Existence of a statutory alternative remedy is also not an absolute bar to the maintainability of a writ petition. A writ petition is maintainable where the petitioner establishes a breach of Fundamental Rights, breach of principles of natural justice in the decision making process, where the vires of a Statute is under challenge, where the authority has acted wholly without jurisdiction and where the impugned order is substantiated to be perverse. However, a writ Court is slow to intervene when there is a statutory alternative remedy available.
None of those scenarios are available to the writ petitioner in the present case. The Commissioner cannot be said to have acted without jurisdiction. The question of limitation raised by the petitioner before the Commissioner was dealt with by the Commissioner and found against the petitioner. The issue of limitation is a mixed question of fact and law.
In the present case, the writ petitioner seeks to maintain the writ petition on the ground that the issue decided by the Commissioner of Central Excise is vitiated by errors of law apparent on the fact of the record.
In support of such contention, reliance is placed on a judgment of the Hon’ble Supreme Court dated February 13, 2018 rendered in Civil Appeal No.8534 of 2015 (M/s. RDB Textiles Ltd. Vs. Commissioner of Central Excise and Service Tax, Kolkata –IV Commissionerate).
The judgment of the Hon’ble Supreme Court in RDB Textiles Ltd. (supra) is dated February 13, 2018 while the impugned order is dated May 8, 2017.
Consequently, such judgment was not cited before the Commissioner of Central Excise. The Commissioner of Central Excise had no opportunity to consider the same.
It is contended on behalf of the petitioner relying upon 2016 (332) ELT 470 (Cal.) (Artee Overseas Pvt. Ltd. Versus Union of India), 2017 (350) ELT 514(Bom.) (Mycon Construction Ltd. Versus Union of India), 2016 (336) ELT 73 (Del.) [Daya Enterprises Versus CC (Export)], 2015 (323)ELT 271 (All.) (Balrampur Chini Mills Ltd. Versus Union of India) and 2008 (232) ELT 389 (Bom.) (Century Textile & Ind. Ltd. Versus Union of India) that, the authority must deal with the judgments cited before it.

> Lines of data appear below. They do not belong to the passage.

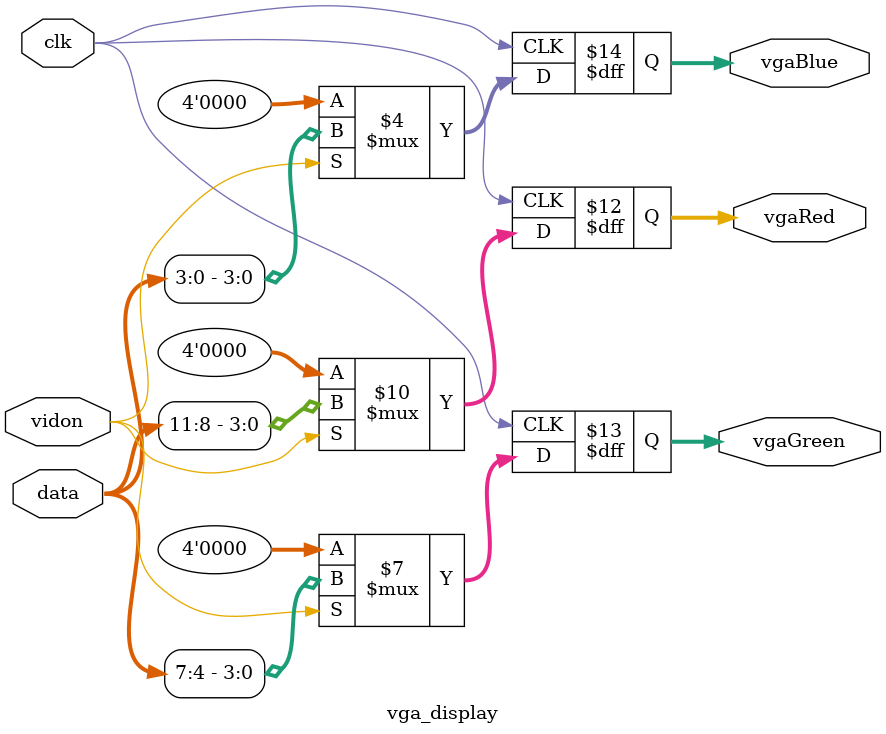
<source format=v>
`timescale 1ns / 1ps
module vga_display(
			input wire clk,
			input wire vidon,
			input	wire [11:0] data,
			output reg [3:0] vgaRed,
			output reg [3:0] vgaGreen,
			output reg [3:0] vgaBlue
    );
 
	always @(posedge clk)
	begin
		if (vidon == 1)
		begin
			vgaRed <= data[11:8];
			vgaGreen <= data[7:4];
			vgaBlue <= data[3:0];
		end
		else
		begin
			vgaRed <= 0;
			vgaGreen <= 0;
			vgaBlue <= 0;
		end
	end

endmodule

</source>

In the present case, it appears from the impugned order that, eighteen judgments were cited before him. He has dealt with all the judgments. He has dealt with some in details while the others he has held not to apply to the facts of the case. It is not a case where it can be said that the judgments cited were ignored in its entirety. According to the Commissioner, some of the judgments cited before him did not have any manner of application to the fact scenario. As a writ Court, I am not minded to interfere if such a view rendered by the adjudicating authority.
The petitioner relies upon 2015 (329) ELT 142 (Tri-Kolkata) ( Hooghly Infrastructure Pvt. Ltd. Versus Commissioner of Central Excise, Kolkata - III) in support of the contention that, the claim raised by the department was barred by limitation. Such an issue has been decided by the impugned order. As a writ Court, I need not enter into the merits of the case, reappraise the evidence as an appellate authority, and arrive at a different conclusion, as suggested by the petitioner, particularly when the petitioner has statutory alternative remedy available to it and has deliberately chosen not to avail of the same.
The contention that an appeal will mean that, the petitioner has to deposit 7.5% of the amount adjudicated as pre-deposit to maintain such appeal is of no consequence. Such contention, by itself, cannot be accepted for the purpose of entertaining a writ petition when there is a statutory alternative remedy available.
Economic hardship or inconvenience cannot be made a ground to maintain a writ petition against an order where the statue provides an appellate forum.
In such circumstances, I find no merit in the present writ petition.
WP No.27508(W) of 2017 is dismissed.
Urgent certified website copies of this order, if applied for, be made available to the parties upon compliance of the requisite formalities.